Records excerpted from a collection
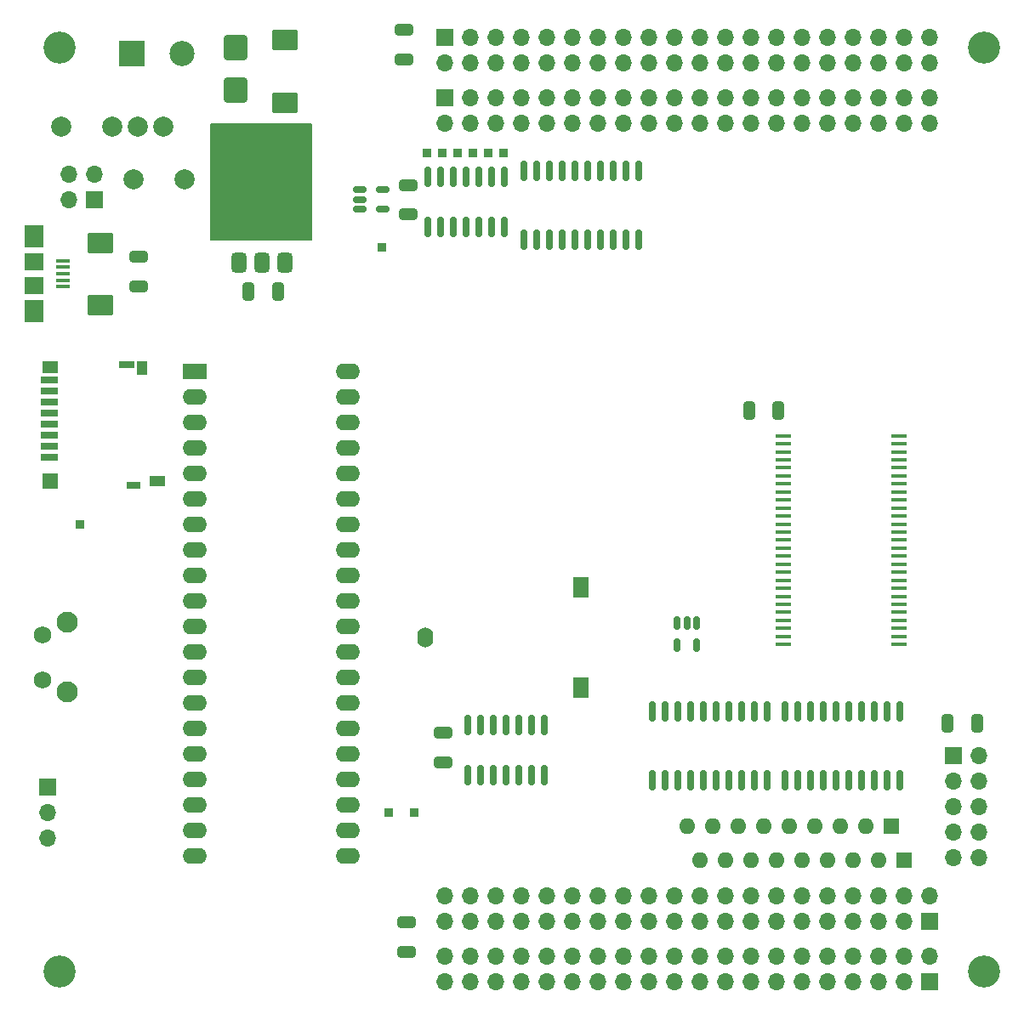
<source format=gbr>
%TF.GenerationSoftware,KiCad,Pcbnew,8.0.5-8.0.5-0~ubuntu22.04.1*%
%TF.CreationDate,2024-09-17T15:44:00+02:00*%
%TF.ProjectId,RamRomBoard,52616d52-6f6d-4426-9f61-72642e6b6963,rev?*%
%TF.SameCoordinates,Original*%
%TF.FileFunction,Soldermask,Top*%
%TF.FilePolarity,Negative*%
%FSLAX46Y46*%
G04 Gerber Fmt 4.6, Leading zero omitted, Abs format (unit mm)*
G04 Created by KiCad (PCBNEW 8.0.5-8.0.5-0~ubuntu22.04.1) date 2024-09-17 15:44:00*
%MOMM*%
%LPD*%
G01*
G04 APERTURE LIST*
G04 Aperture macros list*
%AMRoundRect*
0 Rectangle with rounded corners*
0 $1 Rounding radius*
0 $2 $3 $4 $5 $6 $7 $8 $9 X,Y pos of 4 corners*
0 Add a 4 corners polygon primitive as box body*
4,1,4,$2,$3,$4,$5,$6,$7,$8,$9,$2,$3,0*
0 Add four circle primitives for the rounded corners*
1,1,$1+$1,$2,$3*
1,1,$1+$1,$4,$5*
1,1,$1+$1,$6,$7*
1,1,$1+$1,$8,$9*
0 Add four rect primitives between the rounded corners*
20,1,$1+$1,$2,$3,$4,$5,0*
20,1,$1+$1,$4,$5,$6,$7,0*
20,1,$1+$1,$6,$7,$8,$9,0*
20,1,$1+$1,$8,$9,$2,$3,0*%
G04 Aperture macros list end*
%ADD10RoundRect,0.250000X-0.650000X0.325000X-0.650000X-0.325000X0.650000X-0.325000X0.650000X0.325000X0*%
%ADD11R,1.700000X1.700000*%
%ADD12O,1.700000X1.700000*%
%ADD13R,0.850000X0.850000*%
%ADD14RoundRect,0.150000X-0.150000X0.825000X-0.150000X-0.825000X0.150000X-0.825000X0.150000X0.825000X0*%
%ADD15R,2.400000X1.600000*%
%ADD16O,2.400000X1.600000*%
%ADD17RoundRect,0.250000X1.025000X-0.787500X1.025000X0.787500X-1.025000X0.787500X-1.025000X-0.787500X0*%
%ADD18R,1.400000X0.400000*%
%ADD19R,1.900000X2.300000*%
%ADD20R,1.900000X1.800000*%
%ADD21RoundRect,0.150000X-0.512500X-0.150000X0.512500X-0.150000X0.512500X0.150000X-0.512500X0.150000X0*%
%ADD22R,2.500000X2.500000*%
%ADD23C,2.500000*%
%ADD24R,1.600000X1.600000*%
%ADD25O,1.600000X1.600000*%
%ADD26RoundRect,0.250000X0.325000X0.650000X-0.325000X0.650000X-0.325000X-0.650000X0.325000X-0.650000X0*%
%ADD27RoundRect,0.150000X0.150000X-0.825000X0.150000X0.825000X-0.150000X0.825000X-0.150000X-0.825000X0*%
%ADD28RoundRect,0.150000X-0.150000X0.512500X-0.150000X-0.512500X0.150000X-0.512500X0.150000X0.512500X0*%
%ADD29RoundRect,0.375000X0.375000X-0.625000X0.375000X0.625000X-0.375000X0.625000X-0.375000X-0.625000X0*%
%ADD30RoundRect,0.500000X1.400000X-0.500000X1.400000X0.500000X-1.400000X0.500000X-1.400000X-0.500000X0*%
%ADD31C,2.100000*%
%ADD32C,1.750000*%
%ADD33R,1.750000X0.700000*%
%ADD34R,1.000000X1.450000*%
%ADD35R,1.550000X1.000000*%
%ADD36R,1.500000X0.800000*%
%ADD37R,1.500000X1.300000*%
%ADD38R,1.500000X1.500000*%
%ADD39R,1.400000X0.800000*%
%ADD40RoundRect,0.150000X-0.150000X0.837500X-0.150000X-0.837500X0.150000X-0.837500X0.150000X0.837500X0*%
%ADD41C,3.200000*%
%ADD42RoundRect,0.250000X-1.025000X0.787500X-1.025000X-0.787500X1.025000X-0.787500X1.025000X0.787500X0*%
%ADD43R,1.510000X0.458000*%
%ADD44R,1.600000X2.000000*%
%ADD45O,1.600000X2.000000*%
%ADD46C,2.000000*%
%ADD47RoundRect,0.150000X0.150000X-0.837500X0.150000X0.837500X-0.150000X0.837500X-0.150000X-0.837500X0*%
%ADD48RoundRect,0.250000X-0.325000X-0.650000X0.325000X-0.650000X0.325000X0.650000X-0.325000X0.650000X0*%
%ADD49RoundRect,0.250000X0.650000X-0.325000X0.650000X0.325000X-0.650000X0.325000X-0.650000X-0.325000X0*%
%ADD50RoundRect,0.250000X0.900000X-1.000000X0.900000X1.000000X-0.900000X1.000000X-0.900000X-1.000000X0*%
G04 APERTURE END LIST*
D10*
%TO.C,C2*%
X88524600Y-141153595D03*
X88524600Y-144103595D03*
%TD*%
D11*
%TO.C,J8*%
X57482000Y-69174995D03*
D12*
X54942000Y-69174995D03*
X57482000Y-66634995D03*
X54942000Y-66634995D03*
%TD*%
D13*
%TO.C,TP9*%
X89281000Y-130175000D03*
%TD*%
D11*
%TO.C,J1*%
X92367000Y-53000000D03*
D12*
X92367000Y-55540000D03*
X94907000Y-53000000D03*
X94907000Y-55540000D03*
X97447000Y-53000000D03*
X97447000Y-55540000D03*
X99987000Y-53000000D03*
X99987000Y-55540000D03*
X102527000Y-53000000D03*
X102527000Y-55540000D03*
X105067000Y-53000000D03*
X105067000Y-55540000D03*
X107607000Y-53000000D03*
X107607000Y-55540000D03*
X110147000Y-53000000D03*
X110147000Y-55540000D03*
X112687000Y-53000000D03*
X112687000Y-55540000D03*
X115227000Y-53000000D03*
X115227000Y-55540000D03*
X117767000Y-53000000D03*
X117767000Y-55540000D03*
X120307000Y-53000000D03*
X120307000Y-55540000D03*
X122847000Y-53000000D03*
X122847000Y-55540000D03*
X125387000Y-53000000D03*
X125387000Y-55540000D03*
X127927000Y-53000000D03*
X127927000Y-55540000D03*
X130467000Y-53000000D03*
X130467000Y-55540000D03*
X133007000Y-53000000D03*
X133007000Y-55540000D03*
X135547000Y-53000000D03*
X135547000Y-55540000D03*
X138087000Y-53000000D03*
X138087000Y-55540000D03*
X140627000Y-53000000D03*
X140627000Y-55540000D03*
%TD*%
D14*
%TO.C,U1*%
X102266000Y-121496995D03*
X100996000Y-121496995D03*
X99726000Y-121496995D03*
X98456000Y-121496995D03*
X97186000Y-121496995D03*
X95916000Y-121496995D03*
X94646000Y-121496995D03*
X94646000Y-126446995D03*
X95916000Y-126446995D03*
X97186000Y-126446995D03*
X98456000Y-126446995D03*
X99726000Y-126446995D03*
X100996000Y-126446995D03*
X102266000Y-126446995D03*
%TD*%
D15*
%TO.C,J7*%
X67437000Y-86233000D03*
D16*
X67437000Y-88773000D03*
X67437000Y-91313000D03*
X67437000Y-93853000D03*
X67437000Y-96393000D03*
X67437000Y-98933000D03*
X67437000Y-101473000D03*
X67437000Y-104013000D03*
X67437000Y-106553000D03*
X67437000Y-109093000D03*
X67437000Y-111633000D03*
X67437000Y-114173000D03*
X67437000Y-116713000D03*
X67437000Y-119253000D03*
X67437000Y-121793000D03*
X67437000Y-124333000D03*
X67437000Y-126873000D03*
X67437000Y-129413000D03*
X67437000Y-131953000D03*
X67437000Y-134493000D03*
X82677000Y-134493000D03*
X82677000Y-131953000D03*
X82677000Y-129413000D03*
X82677000Y-126873000D03*
X82677000Y-124333000D03*
X82677000Y-121793000D03*
X82677000Y-119253000D03*
X82677000Y-116713000D03*
X82677000Y-114173000D03*
X82677000Y-111633000D03*
X82677000Y-109093000D03*
X82677000Y-106553000D03*
X82677000Y-104013000D03*
X82677000Y-101473000D03*
X82677000Y-98933000D03*
X82677000Y-96393000D03*
X82677000Y-93853000D03*
X82677000Y-91313000D03*
X82677000Y-88773000D03*
X82677000Y-86233000D03*
%TD*%
D17*
%TO.C,C15*%
X76460000Y-59466495D03*
X76460000Y-53241495D03*
%TD*%
D13*
%TO.C,TP1*%
X95154000Y-64470995D03*
%TD*%
D18*
%TO.C,J6*%
X54310000Y-75205995D03*
X54310000Y-75855995D03*
X54310000Y-76505995D03*
X54310000Y-77155995D03*
X54310000Y-77805995D03*
D19*
X51460000Y-72755995D03*
D20*
X51460000Y-75355995D03*
X51460000Y-77655995D03*
D19*
X51460000Y-80255995D03*
%TD*%
D21*
%TO.C,U6*%
X83885000Y-68153995D03*
X83885000Y-69103995D03*
X83885000Y-70053995D03*
X86160000Y-70053995D03*
X86160000Y-68153995D03*
%TD*%
D11*
%TO.C,J4*%
X140627000Y-141000000D03*
D12*
X140627000Y-138460000D03*
X138087000Y-141000000D03*
X138087000Y-138460000D03*
X135547000Y-141000000D03*
X135547000Y-138460000D03*
X133007000Y-141000000D03*
X133007000Y-138460000D03*
X130467000Y-141000000D03*
X130467000Y-138460000D03*
X127927000Y-141000000D03*
X127927000Y-138460000D03*
X125387000Y-141000000D03*
X125387000Y-138460000D03*
X122847000Y-141000000D03*
X122847000Y-138460000D03*
X120307000Y-141000000D03*
X120307000Y-138460000D03*
X117767000Y-141000000D03*
X117767000Y-138460000D03*
X115227000Y-141000000D03*
X115227000Y-138460000D03*
X112687000Y-141000000D03*
X112687000Y-138460000D03*
X110147000Y-141000000D03*
X110147000Y-138460000D03*
X107607000Y-141000000D03*
X107607000Y-138460000D03*
X105067000Y-141000000D03*
X105067000Y-138460000D03*
X102527000Y-141000000D03*
X102527000Y-138460000D03*
X99987000Y-141000000D03*
X99987000Y-138460000D03*
X97447000Y-141000000D03*
X97447000Y-138460000D03*
X94907000Y-141000000D03*
X94907000Y-138460000D03*
X92367000Y-141000000D03*
X92367000Y-138460000D03*
%TD*%
D22*
%TO.C,J5*%
X61200000Y-54600000D03*
D23*
X66200000Y-54600000D03*
%TD*%
D13*
%TO.C,TP7*%
X86060000Y-73853995D03*
%TD*%
D24*
%TO.C,RN4*%
X138049000Y-134955995D03*
D25*
X135509000Y-134955995D03*
X132969000Y-134955995D03*
X130429000Y-134955995D03*
X127889000Y-134955995D03*
X125349000Y-134955995D03*
X122809000Y-134955995D03*
X120269000Y-134955995D03*
X117729000Y-134955995D03*
%TD*%
D11*
%TO.C,JP1*%
X52832000Y-127635000D03*
D12*
X52832000Y-130175000D03*
X52832000Y-132715000D03*
%TD*%
D26*
%TO.C,C14*%
X75743000Y-78253995D03*
X72793000Y-78253995D03*
%TD*%
D13*
%TO.C,TP3*%
X98202000Y-64470995D03*
%TD*%
%TO.C,TP8*%
X86741000Y-130175000D03*
%TD*%
D24*
%TO.C,RN3*%
X136779000Y-131572000D03*
D25*
X134239000Y-131572000D03*
X131699000Y-131572000D03*
X129159000Y-131572000D03*
X126619000Y-131572000D03*
X124079000Y-131572000D03*
X121539000Y-131572000D03*
X118999000Y-131572000D03*
X116459000Y-131572000D03*
%TD*%
D27*
%TO.C,U3*%
X90709000Y-71822795D03*
X91979000Y-71822795D03*
X93249000Y-71822795D03*
X94519000Y-71822795D03*
X95789000Y-71822795D03*
X97059000Y-71822795D03*
X98329000Y-71822795D03*
X98329000Y-66872795D03*
X97059000Y-66872795D03*
X95789000Y-66872795D03*
X94519000Y-66872795D03*
X93249000Y-66872795D03*
X91979000Y-66872795D03*
X90709000Y-66872795D03*
%TD*%
D28*
%TO.C,U10*%
X117409000Y-111270995D03*
X116459000Y-111270995D03*
X115509000Y-111270995D03*
X115509000Y-113545995D03*
X117409000Y-113545995D03*
%TD*%
D10*
%TO.C,C6*%
X61880000Y-74806995D03*
X61880000Y-77756995D03*
%TD*%
D29*
%TO.C,U2*%
X71868000Y-75403995D03*
X74168000Y-75403995D03*
D30*
X74168000Y-69103995D03*
D29*
X76468000Y-75403995D03*
%TD*%
D13*
%TO.C,TP6*%
X93630000Y-64470995D03*
%TD*%
D31*
%TO.C,SW2*%
X54811500Y-118206000D03*
X54811500Y-111196000D03*
D32*
X52321500Y-116956000D03*
X52321500Y-112456000D03*
%TD*%
D13*
%TO.C,TP2*%
X96676000Y-64470995D03*
%TD*%
D11*
%TO.C,J2*%
X140627000Y-147000000D03*
D12*
X140627000Y-144460000D03*
X138087000Y-147000000D03*
X138087000Y-144460000D03*
X135547000Y-147000000D03*
X135547000Y-144460000D03*
X133007000Y-147000000D03*
X133007000Y-144460000D03*
X130467000Y-147000000D03*
X130467000Y-144460000D03*
X127927000Y-147000000D03*
X127927000Y-144460000D03*
X125387000Y-147000000D03*
X125387000Y-144460000D03*
X122847000Y-147000000D03*
X122847000Y-144460000D03*
X120307000Y-147000000D03*
X120307000Y-144460000D03*
X117767000Y-147000000D03*
X117767000Y-144460000D03*
X115227000Y-147000000D03*
X115227000Y-144460000D03*
X112687000Y-147000000D03*
X112687000Y-144460000D03*
X110147000Y-147000000D03*
X110147000Y-144460000D03*
X107607000Y-147000000D03*
X107607000Y-144460000D03*
X105067000Y-147000000D03*
X105067000Y-144460000D03*
X102527000Y-147000000D03*
X102527000Y-144460000D03*
X99987000Y-147000000D03*
X99987000Y-144460000D03*
X97447000Y-147000000D03*
X97447000Y-144460000D03*
X94907000Y-147000000D03*
X94907000Y-144460000D03*
X92367000Y-147000000D03*
X92367000Y-144460000D03*
%TD*%
D11*
%TO.C,J9*%
X143000000Y-124500000D03*
D12*
X145540000Y-124500000D03*
X143000000Y-127040000D03*
X145540000Y-127040000D03*
X143000000Y-129580000D03*
X145540000Y-129580000D03*
X143000000Y-132120000D03*
X145540000Y-132120000D03*
X143000000Y-134660000D03*
X145540000Y-134660000D03*
%TD*%
D33*
%TO.C,J10*%
X52969000Y-94762000D03*
X52969000Y-93662000D03*
X52969000Y-92562000D03*
X52969000Y-91462000D03*
X52969000Y-90362000D03*
X52969000Y-89262000D03*
X52969000Y-88162000D03*
X52969000Y-87062000D03*
D34*
X62194000Y-85937000D03*
D35*
X63769000Y-97162000D03*
D36*
X60694000Y-85612000D03*
D37*
X53094000Y-85862000D03*
D38*
X53094000Y-97212000D03*
D39*
X61344000Y-97562000D03*
%TD*%
D40*
%TO.C,U16*%
X124460000Y-120088495D03*
X123190000Y-120088495D03*
X121920000Y-120088495D03*
X120650000Y-120088495D03*
X119380000Y-120088495D03*
X118110000Y-120088495D03*
X116840000Y-120088495D03*
X115570000Y-120088495D03*
X114300000Y-120088495D03*
X113030000Y-120088495D03*
X113030000Y-127013495D03*
X114300000Y-127013495D03*
X115570000Y-127013495D03*
X116840000Y-127013495D03*
X118110000Y-127013495D03*
X119380000Y-127013495D03*
X120650000Y-127013495D03*
X121920000Y-127013495D03*
X123190000Y-127013495D03*
X124460000Y-127013495D03*
%TD*%
D41*
%TO.C,H3*%
X146000000Y-54000000D03*
%TD*%
D13*
%TO.C,TP4*%
X90582000Y-64470995D03*
%TD*%
%TO.C,TP14*%
X56007000Y-101473000D03*
%TD*%
D26*
%TO.C,C11*%
X125585000Y-90170000D03*
X122635000Y-90170000D03*
%TD*%
D42*
%TO.C,C4*%
X58070000Y-73423495D03*
X58070000Y-79648495D03*
%TD*%
D43*
%TO.C,U11*%
X137576000Y-113449495D03*
X137576000Y-112649495D03*
X137576000Y-111849495D03*
X137576000Y-111049495D03*
X137576000Y-110249495D03*
X137576000Y-109449495D03*
X137576000Y-108649495D03*
X137576000Y-107849495D03*
X137576000Y-107049495D03*
X137576000Y-106249495D03*
X137576000Y-105449495D03*
X137576000Y-104649495D03*
X137576000Y-103849495D03*
X137576000Y-103049495D03*
X137576000Y-102249495D03*
X137576000Y-101449495D03*
X137576000Y-100649495D03*
X137576000Y-99849495D03*
X137576000Y-99049495D03*
X137576000Y-98249495D03*
X137576000Y-97449495D03*
X137576000Y-96649495D03*
X137576000Y-95849495D03*
X137576000Y-95049495D03*
X137576000Y-94249495D03*
X137576000Y-93449495D03*
X137576000Y-92649495D03*
X126076000Y-92649495D03*
X126076000Y-93449495D03*
X126076000Y-94249495D03*
X126076000Y-95049495D03*
X126076000Y-95849495D03*
X126076000Y-96649495D03*
X126076000Y-97449495D03*
X126076000Y-98249495D03*
X126076000Y-99049495D03*
X126076000Y-99849495D03*
X126076000Y-100649495D03*
X126076000Y-101449495D03*
X126076000Y-102249495D03*
X126076000Y-103049495D03*
X126076000Y-103849495D03*
X126076000Y-104649495D03*
X126076000Y-105449495D03*
X126076000Y-106249495D03*
X126076000Y-107049495D03*
X126076000Y-107849495D03*
X126076000Y-108649495D03*
X126076000Y-109449495D03*
X126076000Y-110249495D03*
X126076000Y-111049495D03*
X126076000Y-111849495D03*
X126076000Y-112649495D03*
X126076000Y-113449495D03*
%TD*%
D44*
%TO.C,BT1*%
X105918000Y-117776000D03*
X105918000Y-107776000D03*
D45*
X90418000Y-112776000D03*
%TD*%
D46*
%TO.C,SW1*%
X59220000Y-61853995D03*
X61760000Y-61853995D03*
X64300000Y-61853995D03*
X54140000Y-61853995D03*
%TD*%
D11*
%TO.C,J3*%
X92367000Y-59000000D03*
D12*
X92367000Y-61540000D03*
X94907000Y-59000000D03*
X94907000Y-61540000D03*
X97447000Y-59000000D03*
X97447000Y-61540000D03*
X99987000Y-59000000D03*
X99987000Y-61540000D03*
X102527000Y-59000000D03*
X102527000Y-61540000D03*
X105067000Y-59000000D03*
X105067000Y-61540000D03*
X107607000Y-59000000D03*
X107607000Y-61540000D03*
X110147000Y-59000000D03*
X110147000Y-61540000D03*
X112687000Y-59000000D03*
X112687000Y-61540000D03*
X115227000Y-59000000D03*
X115227000Y-61540000D03*
X117767000Y-59000000D03*
X117767000Y-61540000D03*
X120307000Y-59000000D03*
X120307000Y-61540000D03*
X122847000Y-59000000D03*
X122847000Y-61540000D03*
X125387000Y-59000000D03*
X125387000Y-61540000D03*
X127927000Y-59000000D03*
X127927000Y-61540000D03*
X130467000Y-59000000D03*
X130467000Y-61540000D03*
X133007000Y-59000000D03*
X133007000Y-61540000D03*
X135547000Y-59000000D03*
X135547000Y-61540000D03*
X138087000Y-59000000D03*
X138087000Y-61540000D03*
X140627000Y-59000000D03*
X140627000Y-61540000D03*
%TD*%
D47*
%TO.C,U19*%
X100270000Y-73153995D03*
X101540000Y-73153995D03*
X102810000Y-73153995D03*
X104080000Y-73153995D03*
X105350000Y-73153995D03*
X106620000Y-73153995D03*
X107890000Y-73153995D03*
X109160000Y-73153995D03*
X110430000Y-73153995D03*
X111700000Y-73153995D03*
X111700000Y-66228995D03*
X110430000Y-66228995D03*
X109160000Y-66228995D03*
X107890000Y-66228995D03*
X106620000Y-66228995D03*
X105350000Y-66228995D03*
X104080000Y-66228995D03*
X102810000Y-66228995D03*
X101540000Y-66228995D03*
X100270000Y-66228995D03*
%TD*%
D48*
%TO.C,C16*%
X142416000Y-121285000D03*
X145366000Y-121285000D03*
%TD*%
D41*
%TO.C,H1*%
X54000000Y-54000000D03*
%TD*%
D49*
%TO.C,C1*%
X88296000Y-55150995D03*
X88296000Y-52200995D03*
%TD*%
D41*
%TO.C,H2*%
X54000000Y-146000000D03*
%TD*%
D49*
%TO.C,C8*%
X92233000Y-125176995D03*
X92233000Y-122226995D03*
%TD*%
D46*
%TO.C,F1*%
X61372000Y-67137995D03*
X66452000Y-67147995D03*
%TD*%
D40*
%TO.C,U15*%
X137668000Y-120088495D03*
X136398000Y-120088495D03*
X135128000Y-120088495D03*
X133858000Y-120088495D03*
X132588000Y-120088495D03*
X131318000Y-120088495D03*
X130048000Y-120088495D03*
X128778000Y-120088495D03*
X127508000Y-120088495D03*
X126238000Y-120088495D03*
X126238000Y-127013495D03*
X127508000Y-127013495D03*
X128778000Y-127013495D03*
X130048000Y-127013495D03*
X131318000Y-127013495D03*
X132588000Y-127013495D03*
X133858000Y-127013495D03*
X135128000Y-127013495D03*
X136398000Y-127013495D03*
X137668000Y-127013495D03*
%TD*%
D10*
%TO.C,C7*%
X88702400Y-67669595D03*
X88702400Y-70619595D03*
%TD*%
D13*
%TO.C,TP5*%
X92106000Y-64470995D03*
%TD*%
D50*
%TO.C,D1*%
X71532000Y-58247995D03*
X71532000Y-53947995D03*
%TD*%
D41*
%TO.C,H4*%
X146000000Y-146000000D03*
%TD*%
G36*
X79097419Y-61569027D02*
G01*
X79143177Y-61621828D01*
X79154386Y-61673373D01*
X79152026Y-73110021D01*
X79132328Y-73177056D01*
X79079514Y-73222800D01*
X79028026Y-73233995D01*
X69116000Y-73233995D01*
X69048961Y-73214310D01*
X69003206Y-73161506D01*
X68992000Y-73109995D01*
X68992000Y-61673986D01*
X69011685Y-61606947D01*
X69064489Y-61561192D01*
X69115992Y-61549986D01*
X79030378Y-61549347D01*
X79097419Y-61569027D01*
G37*
M02*

</source>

> **WHAT THE TASK ASKS**
Please report every line in the entries above that holds the string "primitives".

> **RESPONSE BOX**
0 Add four circle primitives for the rounded corners*
0 Add four rect primitives between the rounded corners*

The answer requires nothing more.